There is a wealth of material about the dilog (and other polylog functions), including values at some special arguments and the like. That allows the proposed definite integral to be performed in terms of known functions and their values, but whether the OP would be permitted to just go ahead and use those tabulated results is, or course, another matter entirely.

Your way is better than mine, but it helps to change variables.
let u=x/(x+1)
##
\int_0^\infty \frac{\log(x+1)}{x(x+1)}dx=\int_0^1 -\log(1-u)\frac{du}{u}
##
now expand in series.
I guess the two ways are similar, my way has an easy integral that looks hard and an easy series expansion that looks easy, your way has an easy integral that looks easy and an easy series expansion that looks hard. That was a fun integral.
This way allowed me to solve it. Where did you come up with the substitution ##\displaystyle u=\frac{x}{x+1}## though?

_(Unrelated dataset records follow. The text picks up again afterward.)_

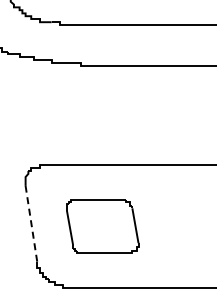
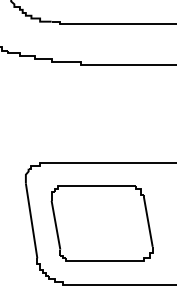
line: (31, 223) -> (31, 220), dashed -> solid
part: (102, 226) -> (101, 223), size x1.43

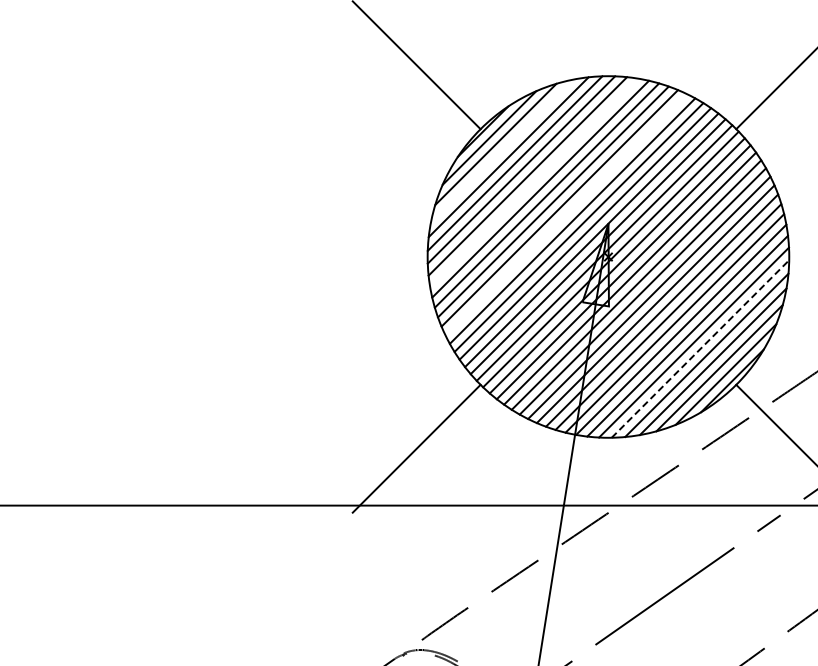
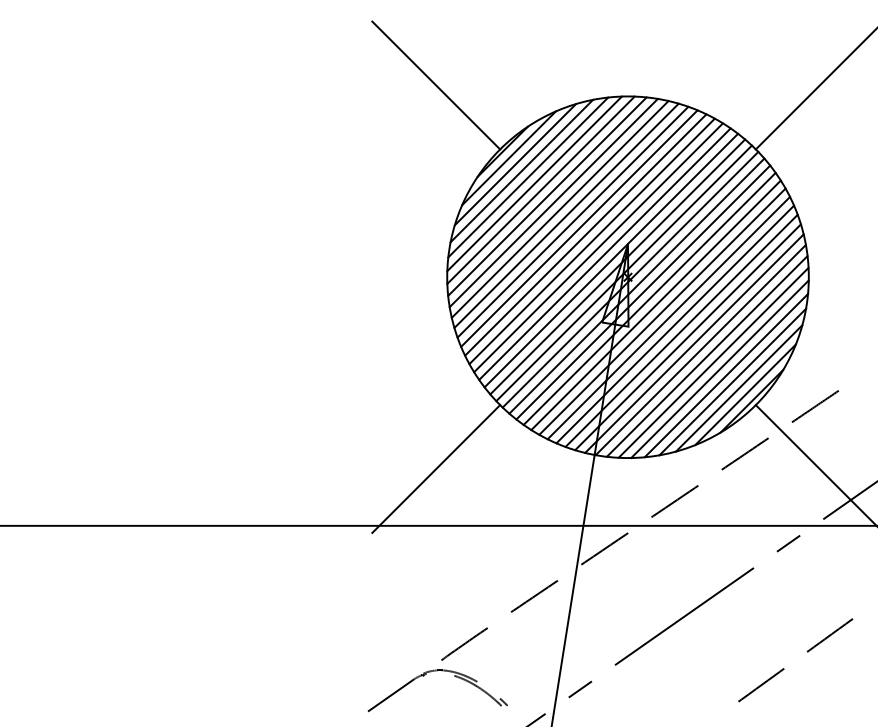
line: (501, 150) -> (521, 170), added
line: (533, 182) -> (553, 202), added
line: (565, 214) -> (585, 234), added
line: (700, 349) -> (720, 369), dashed -> solid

^As you point out we need to do something about the convergence.
Taking the reciprocal helps this.
Another idea would have been to split the domain and use different series
for each but I wanted to avoid that.
I had expanding log(1-x) in mind, though using log(x) like Ray Vickson did worked also.
##dI=\frac{\log(x+1)}{x(x+1)}dx\\
=-\frac{\log(\frac{1}{x+1})}{x(x+1)}dx\\
=-\frac{\log(1+\frac{1}{x+1}-\frac{x+1}{x+1})}{x(x+1)}dx\\
=-\frac{\log(1-\frac{x}{x+1})}{\frac{x}{x+1}(x+1)^2}(x+1)^2d\left(\frac{x}{x+1}\right)##

You could also use the substitution ##x = e^u-1## and then expand the integrand in powers of ##e^{-u}##.